• Exercise materials:
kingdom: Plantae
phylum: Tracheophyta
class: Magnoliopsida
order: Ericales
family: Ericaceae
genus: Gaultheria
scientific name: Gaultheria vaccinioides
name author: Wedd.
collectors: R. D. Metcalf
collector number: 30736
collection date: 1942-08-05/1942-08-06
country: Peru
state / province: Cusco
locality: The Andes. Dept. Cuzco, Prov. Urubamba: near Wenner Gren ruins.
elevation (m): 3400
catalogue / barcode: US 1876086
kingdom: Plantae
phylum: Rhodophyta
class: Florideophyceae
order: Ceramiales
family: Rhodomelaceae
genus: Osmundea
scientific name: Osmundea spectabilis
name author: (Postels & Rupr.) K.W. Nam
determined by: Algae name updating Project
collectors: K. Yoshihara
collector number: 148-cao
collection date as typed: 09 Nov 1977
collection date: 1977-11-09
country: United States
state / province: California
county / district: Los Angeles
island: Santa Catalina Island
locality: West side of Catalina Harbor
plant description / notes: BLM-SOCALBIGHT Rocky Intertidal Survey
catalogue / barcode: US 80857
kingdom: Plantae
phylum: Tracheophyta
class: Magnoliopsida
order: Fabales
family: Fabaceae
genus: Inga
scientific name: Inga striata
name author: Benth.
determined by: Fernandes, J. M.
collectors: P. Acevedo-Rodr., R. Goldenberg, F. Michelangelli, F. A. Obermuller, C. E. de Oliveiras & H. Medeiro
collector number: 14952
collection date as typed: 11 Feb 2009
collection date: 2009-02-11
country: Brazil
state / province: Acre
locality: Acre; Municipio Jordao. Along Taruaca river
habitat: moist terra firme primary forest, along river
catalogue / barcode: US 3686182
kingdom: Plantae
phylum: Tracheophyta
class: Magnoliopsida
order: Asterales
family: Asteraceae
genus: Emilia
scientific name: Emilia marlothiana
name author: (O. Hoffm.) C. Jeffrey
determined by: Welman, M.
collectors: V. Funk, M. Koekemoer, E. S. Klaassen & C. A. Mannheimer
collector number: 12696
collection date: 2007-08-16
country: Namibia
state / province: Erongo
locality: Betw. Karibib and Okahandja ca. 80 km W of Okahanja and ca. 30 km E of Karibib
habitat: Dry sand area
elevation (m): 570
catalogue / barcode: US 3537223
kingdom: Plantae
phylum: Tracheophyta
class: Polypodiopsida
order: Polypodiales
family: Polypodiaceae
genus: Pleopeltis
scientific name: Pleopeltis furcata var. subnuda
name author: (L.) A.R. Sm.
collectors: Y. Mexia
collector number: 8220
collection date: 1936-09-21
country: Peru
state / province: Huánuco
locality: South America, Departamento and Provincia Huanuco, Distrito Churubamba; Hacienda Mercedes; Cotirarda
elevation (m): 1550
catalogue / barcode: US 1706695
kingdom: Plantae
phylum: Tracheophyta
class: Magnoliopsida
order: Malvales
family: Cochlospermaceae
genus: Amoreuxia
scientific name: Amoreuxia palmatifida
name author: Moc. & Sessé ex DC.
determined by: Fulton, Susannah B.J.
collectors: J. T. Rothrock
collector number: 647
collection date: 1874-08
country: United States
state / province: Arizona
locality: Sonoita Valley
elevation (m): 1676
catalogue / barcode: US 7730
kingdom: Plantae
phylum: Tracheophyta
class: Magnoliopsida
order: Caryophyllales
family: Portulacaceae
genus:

• Objective: Update all of the rows above by changing every "locality" to "place", and leave everything else the same.

• Result of the exercise:
kingdom: Plantae
phylum: Tracheophyta
class: Magnoliopsida
order: Ericales
family: Ericaceae
genus: Gaultheria
scientific name: Gaultheria vaccinioides
name author: Wedd.
collectors: R. D. Metcalf
collector number: 30736
collection date: 1942-08-05/1942-08-06
country: Peru
state / province: Cusco
place: The Andes. Dept. Cuzco, Prov. Urubamba: near Wenner Gren ruins.
elevation (m): 3400
catalogue / barcode: US 1876086
kingdom: Plantae
phylum: Rhodophyta
class: Florideophyceae
order: Ceramiales
family: Rhodomelaceae
genus: Osmundea
scientific name: Osmundea spectabilis
name author: (Postels & Rupr.) K.W. Nam
determined by: Algae name updating Project
collectors: K. Yoshihara
collector number: 148-cao
collection date as typed: 09 Nov 1977
collection date: 1977-11-09
country: United States
state / province: California
county / district: Los Angeles
island: Santa Catalina Island
place: West side of Catalina Harbor
plant description / notes: BLM-SOCALBIGHT Rocky Intertidal Survey
catalogue / barcode: US 80857
kingdom: Plantae
phylum: Tracheophyta
class: Magnoliopsida
order: Fabales
family: Fabaceae
genus: Inga
scientific name: Inga striata
name author: Benth.
determined by: Fernandes, J. M.
collectors: P. Acevedo-Rodr., R. Goldenberg, F. Michelangelli, F. A. Obermuller, C. E. de Oliveiras & H. Medeiro
collector number: 14952
collection date as typed: 11 Feb 2009
collection date: 2009-02-11
country: Brazil
state / province: Acre
place: Acre; Municipio Jordao. Along Taruaca river
habitat: moist terra firme primary forest, along river
catalogue / barcode: US 3686182
kingdom: Plantae
phylum: Tracheophyta
class: Magnoliopsida
order: Asterales
family: Asteraceae
genus: Emilia
scientific name: Emilia marlothiana
name author: (O. Hoffm.) C. Jeffrey
determined by: Welman, M.
collectors: V. Funk, M. Koekemoer, E. S. Klaassen & C. A. Mannheimer
collector number: 12696
collection date: 2007-08-16
country: Namibia
state / province: Erongo
place: Betw. Karibib and Okahandja ca. 80 km W of Okahanja and ca. 30 km E of Karibib
habitat: Dry sand area
elevation (m): 570
catalogue / barcode: US 3537223
kingdom: Plantae
phylum: Tracheophyta
class: Polypodiopsida
order: Polypodiales
family: Polypodiaceae
genus: Pleopeltis
scientific name: Pleopeltis furcata var. subnuda
name author: (L.) A.R. Sm.
collectors: Y. Mexia
collector number: 8220
collection date: 1936-09-21
country: Peru
state / province: Huánuco
place: South America, Departamento and Provincia Huanuco, Distrito Churubamba; Hacienda Mercedes; Cotirarda
elevation (m): 1550
catalogue / barcode: US 1706695
kingdom: Plantae
phylum: Tracheophyta
class: Magnoliopsida
order: Malvales
family: Cochlospermaceae
genus: Amoreuxia
scientific name: Amoreuxia palmatifida
name author: Moc. & Sessé ex DC.
determined by: Fulton, Susannah B.J.
collectors: J. T. Rothrock
collector number: 647
collection date: 1874-08
country: United States
state / province: Arizona
place: Sonoita Valley
elevation (m): 1676
catalogue / barcode: US 7730
kingdom: Plantae
phylum: Tracheophyta
class: Magnoliopsida
order: Caryophyllales
family: Portulacaceae
genus:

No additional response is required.